Lichterfest
Bleibe im Kreis 4, den man damals noch Aussersihl nannte. Abelina begann, im Società Cooperativa zu arbeiten, ursprünglich ein Restaurant, in dem man den Arbeitern billige, meist italienische Menüs servierte. Nach Mussolinis Machtergreifung, die zwei Jahre später eine neue Auswanderungswelle in Italien auslöste, entwickelte sich das Lokal jedoch zum wichtigsten antifaschistischen Zentrum Zürichs.«
»Worauf wollen Sie hinaus?« Ein letzter lahmer Versuch ihrerseits, mich aus dem Konzept zu bringen.
»Ich komme gleich dazu. Nach dem Zweiten Weltkrieg wollten die Corradinis, die mittlerweile drei halbwüchsige Kinder hatten, wieder in die Lombardei ziehen, zurück in die Heimat, doch weder sie noch ihre Söhne, die sie begleiteten, konnten sich dort wieder integrieren. Zu lange hatten sie im Ausland gelebt. Zudem war die Arbeitslosigkeit derart hoch, dass die jungen Männer keine Anstellung fanden und bereits zwei Jahre später resigniert wieder in die Schweiz zogen, wo man mehr denn je auf ausländische Arbeitskräfte angewiesen war.«
»Und was bitte soll das beweisen?«
»Dass erstens Politik in Ihrem Umfeld schon immer eine große Rolle gespielt hat. Und zweitens, dass die Geschichte Ihrer Familie auch Ihre Geschichte ist. Denn Cosmo und Abelina Corradini waren Ihre Großeltern.«
Sie sah mich ausdruckslos an.
»Sie sind im Kreis 4 aufgewachsen, nicht wahr, Frau Graf? In einfachen Verhältnissen.

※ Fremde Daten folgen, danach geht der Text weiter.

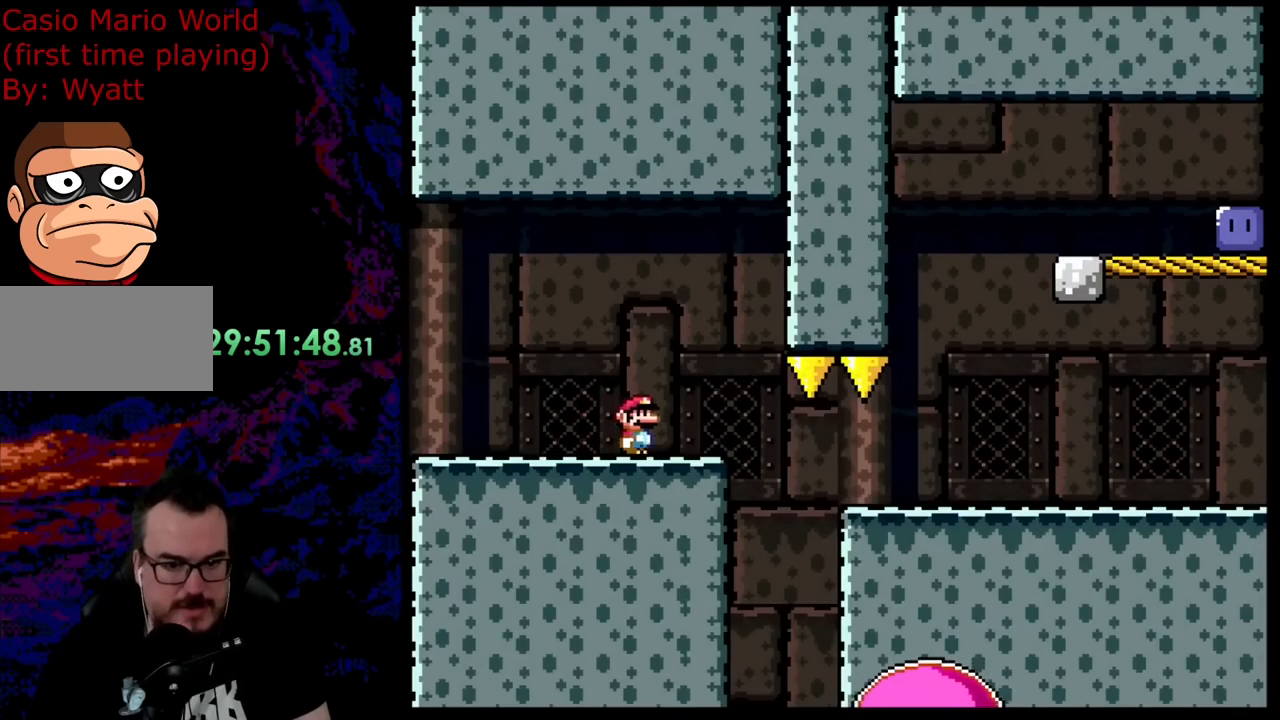
{"buttons": ["B", "Y", "DPAD_RIGHT"], "events": []}
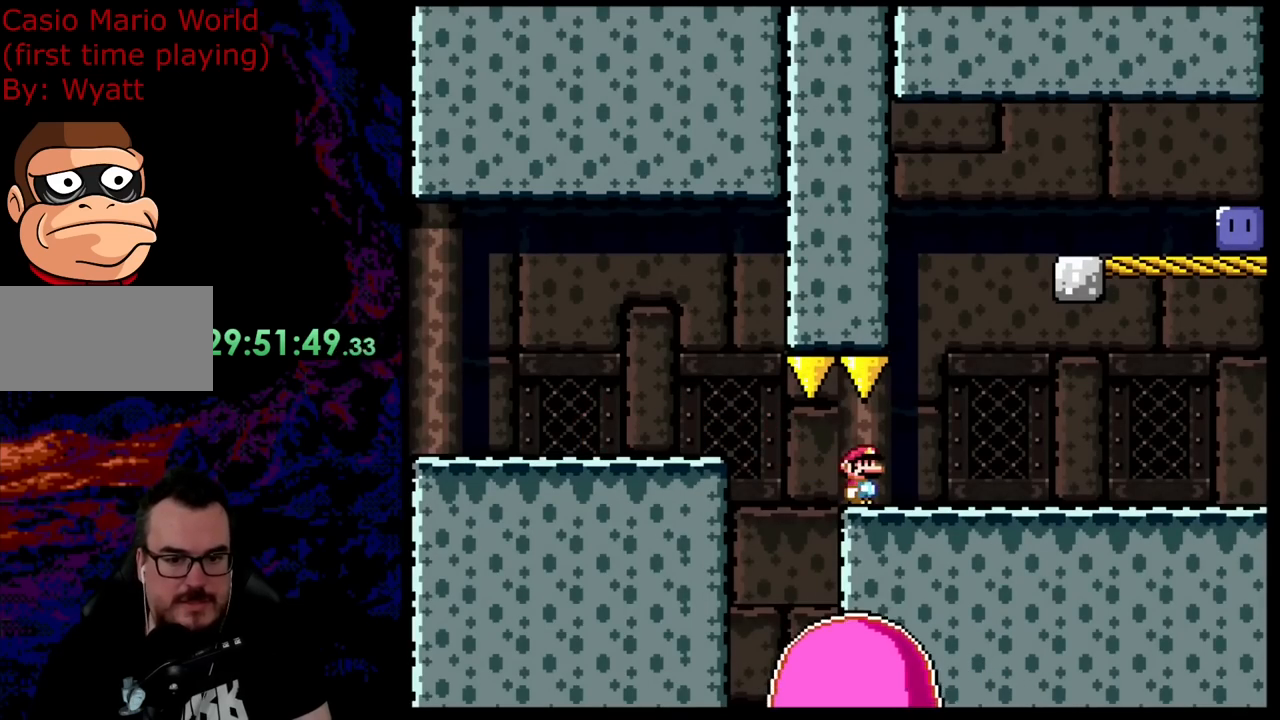
{"buttons": ["Y", "DPAD_RIGHT"], "events": [[145, "B", "up"]]}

Obwohl Sie erst zur Welt kamen, als Ihr Vater längst in die Schweiz zurückgekehrt war. Doch die schwierigen Lebensumstände blieben Ihnen nicht verborgen, Sie haben sich seine Erzählungen immer wieder angehört, das Leid der Großeltern hautnah miterlebt. Die Generationen der Vertriebenen, nirgendwo willkommen, ohne richtige Heimat. Das hat Sie geprägt, Frau Graf, so stark, dass Sie beschlossen haben, sich dafür einzusetzen, dass diesen Menschen so etwas nicht noch einmal widerfährt. Deswegen haben Sie die Stiftung Stadtwohnraum für alle gegründet, die im Kreis 4 Wohnhäuser aufkauft und sich darum kümmert, dass die Mieten moderat bleiben und Menschen, die schon lange dort leben, wie unter anderem die Italiener, nicht vom herrschenden Renovationswahn aus dem Quartier oder sogar ganz aus der Stadt vertrieben werden.«
»Das liegt mir am Herzen«, flüsterte Alice Graf und blickte erneut zu Boden.
»Dermaßen, dass es Ihren Mann das Leben kostete. Sie hatten sich das Foto am Samstagabend nicht genau angesehen, als der junge Mann vor Ihrer Tür stand und wutentbrannt damit herumgewedelt hat. Wie sollten Sie auch, er hat es Ihnen gar nicht richtig gezeigt, wahrscheinlich haben Sie auch nicht alles verstanden, was er gebrüllt hat. Doch Sie erkannten Ihren Mann mit einer jungen Frau darauf und begriffen, dass Ihnen der Bursche drohte. Den Rest konnten Sie sich zusammenreimen. Sie hatten genügend Erfahrung mit den außerehelichen Eskapaden Ihres Gatten. Doch diesmal stand Walter Graf kurz davor, zum Stadtpräsidenten gewählt zu werden, sein Lebensziel, das Sie unter keinen Umständen gefährden wollten. Denn so schwierig es auch war, mit ihm zusammenzuleben, so wenig wie Sie seine politische Überzeugung teilten und so sehr Sie seine Seitensprünge und Affären verletzt haben – Sie haben ihn geliebt, davon bin ich überzeugt.«
Ihre Augen glänzten feucht. »Das habe ich, bei Gott«, bestätigte sie heiser.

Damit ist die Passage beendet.